Frais de dossier inclus

Donc, j’ai reçu un chèque. J’aurais pu demander un virement mais je voulais recevoir un chèque. Je voulais pouvoir le toucher. Quel qu’en soit le montant.

En fait non, le montant a son importance. Pas le montant de ce chèque en particulier mais le fait que, si je voulais ne tirer mon revenu que de là, en me basant sur ce chèque, je devrais écrire 8 750 000 signes par mois. Ça fait beaucoup, surtout que pour moi, moins il y a de mots, mieux c’est.
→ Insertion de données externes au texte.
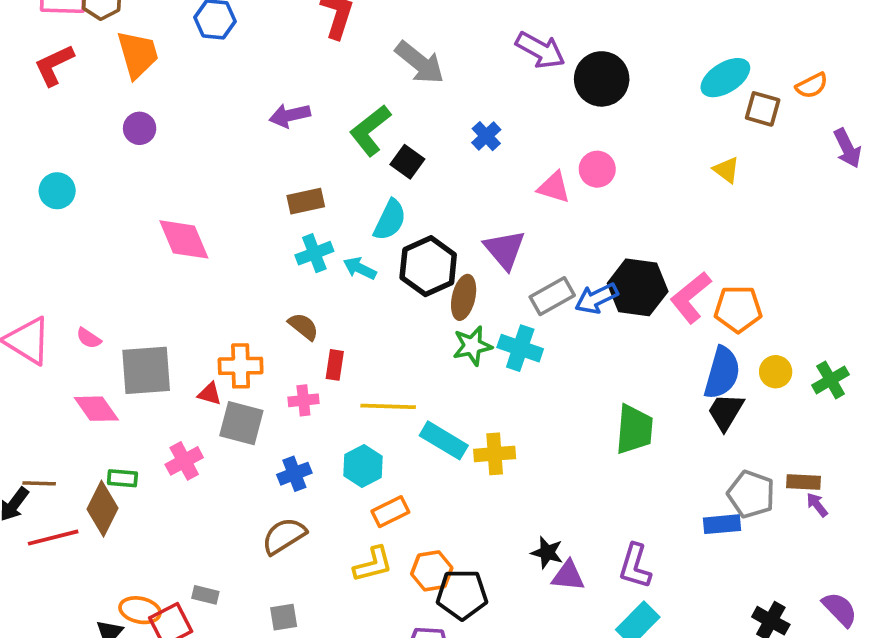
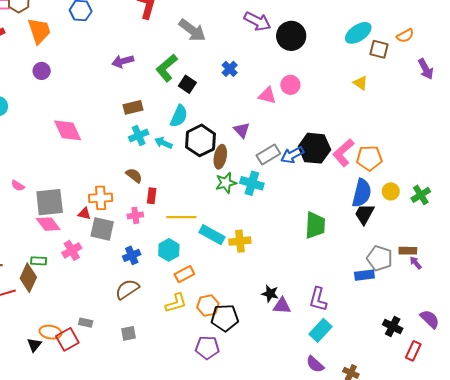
purple triangle: (505, 250) -> (242, 130), size x0.7
pink diamond: (96, 409) -> (48, 224), moved

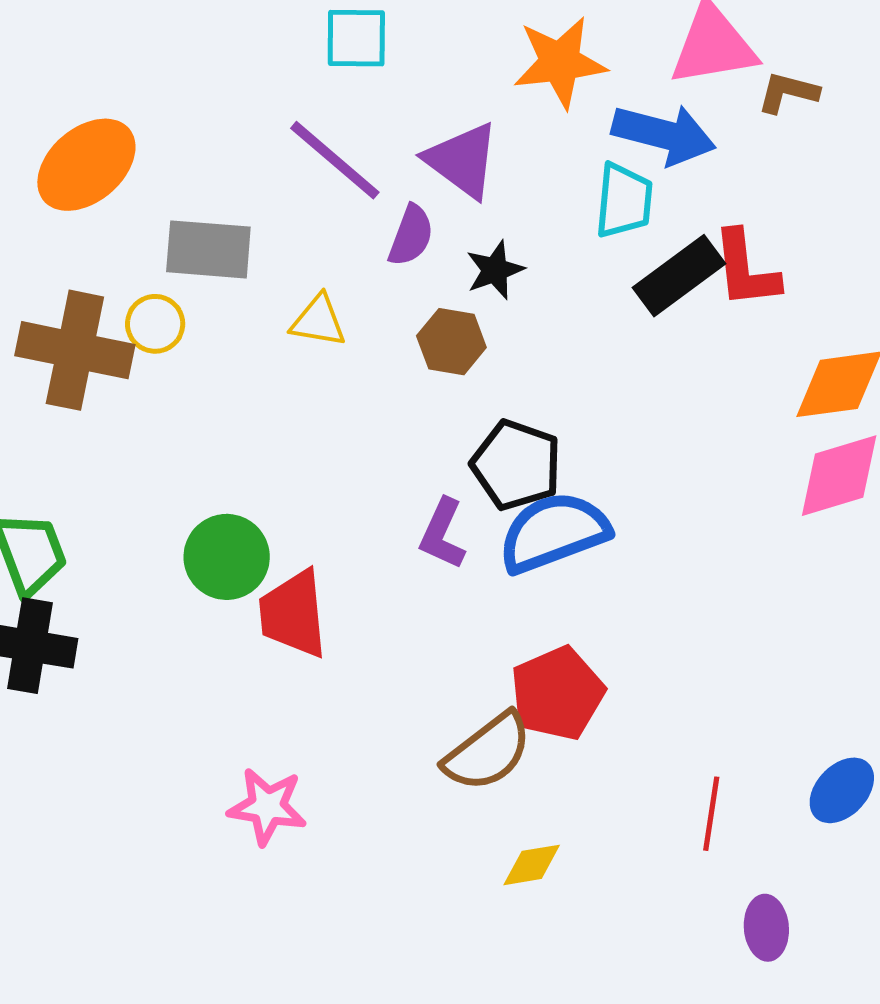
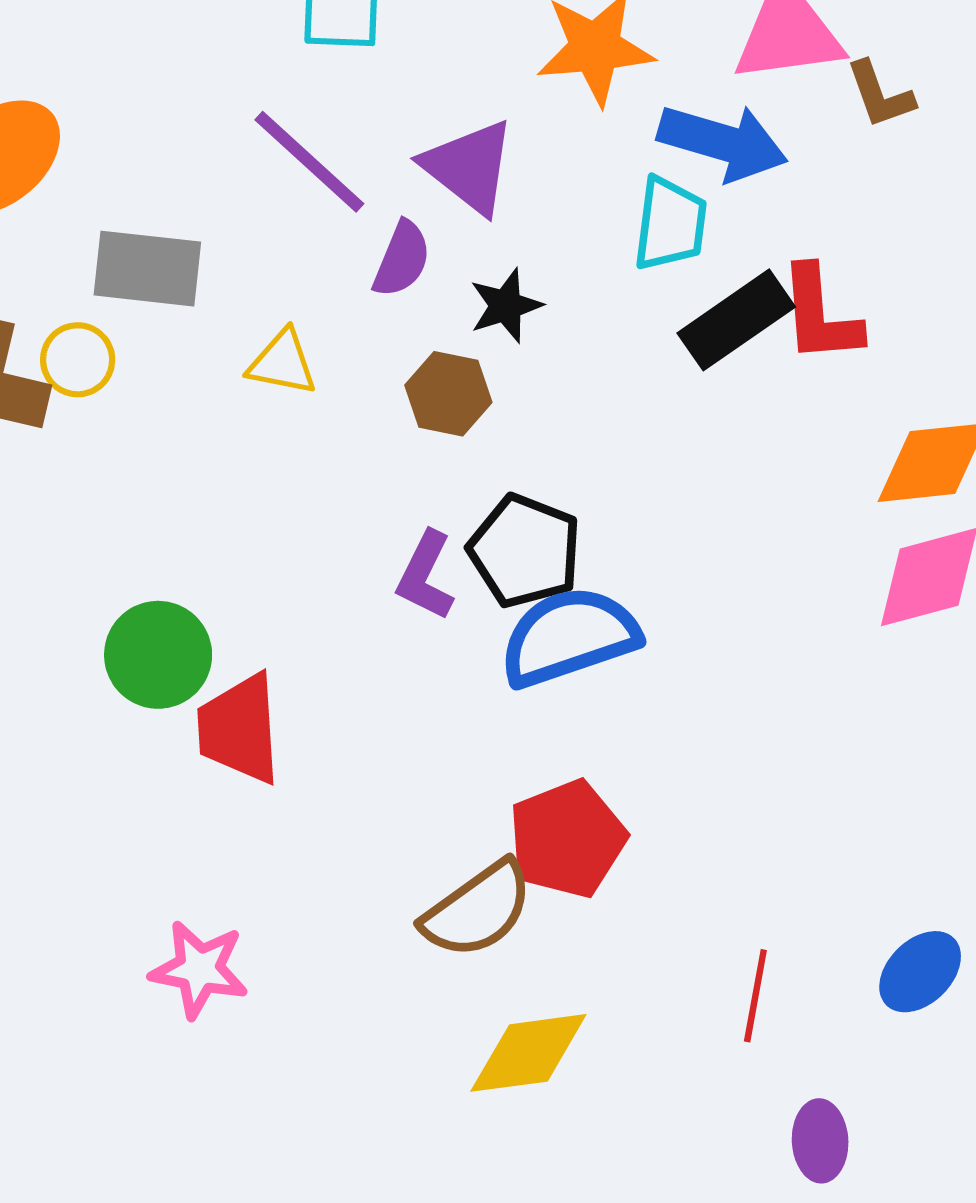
brown L-shape: (788, 92) -> (880, 95), turned -126
purple L-shape: (442, 534) -> (426, 576), moved
yellow diamond: (532, 865) -> (528, 1053), size x1.6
Donc, j’ai reçu un chèque. Pour la première fois, j’ai reçu de l’argent d’un travail d’écriture. Non, ce n’est ni la première fois, ni un travail d’écriture. Je gagne déjà ma vie avec « un travail » « d’écriture » puisque je suis « dans l’éditorial », même si je n’ai aucune idée de ce que cela peut bien vouloir dire. Pour la première fois, je touche de l’argent pour un texte de fiction. Une petite chose initiée uniquement par moi et non par un email TTU d’un supérieur hiérarchique quelconque.

Aujourd’hui donc, j’ai reçu un chèque. J’ai reçu de l’argent. Et est-ce que c’est ça l’important. Est-ce que c’est ça la différence avec hier. Est-ce que ça valide ma « capacité » à « écrire » alors même que je méprise les gens qui m’ont choisie. Est-ce que les deux heures quotidiennes que je me suis imposées un temps ont plus de sens, maintenant. Maintenant qu’il y a ce chèque. Est-ce que c’est ça le but, « en vivre ». Ecrire pour toucher de l’argent. Gagner de l’argent avec l’écriture. Est-ce que c’est pour ce chèque que je fais un « travail alimentaire ». Mais ce n’est pas parce que je le déteste que mon travail est « alimentaire ». Encore plus quand c’est lui qui me dévore.

Je regarde le chèque et je repense à cette fille dans une soirée où on devait se déchausser à l’entrée pour ne pas abîmer le parquet. Je sais qu’elle est photographe mais en deux minutes d’une conversation à moitié étouffée par une chanson de Beyonce elle m’explique : « je ne veux pas gagner de l’argent avec mes photos ». Je regrette aujourd’hui ne pas lui avoir dit à quelle point cela m’avait impressionnée. Moi qui ai connu tant « d’artistes », « d’auteurs dramatiques » et de « comédiens » qui ne rêvaient que d’une vie de bohème pour échapper au travail de bureau.

Et pour eux, comme pour moi, dès que je parle d’écriture, tous les mots se retrouvent en italique, entre guillemets, comme s’il n’y avait pas de mot juste pour dire les mots. Alors quoi, « écrire, ne faire rien d’autre que ça » mais surtout ne pas l’écrire.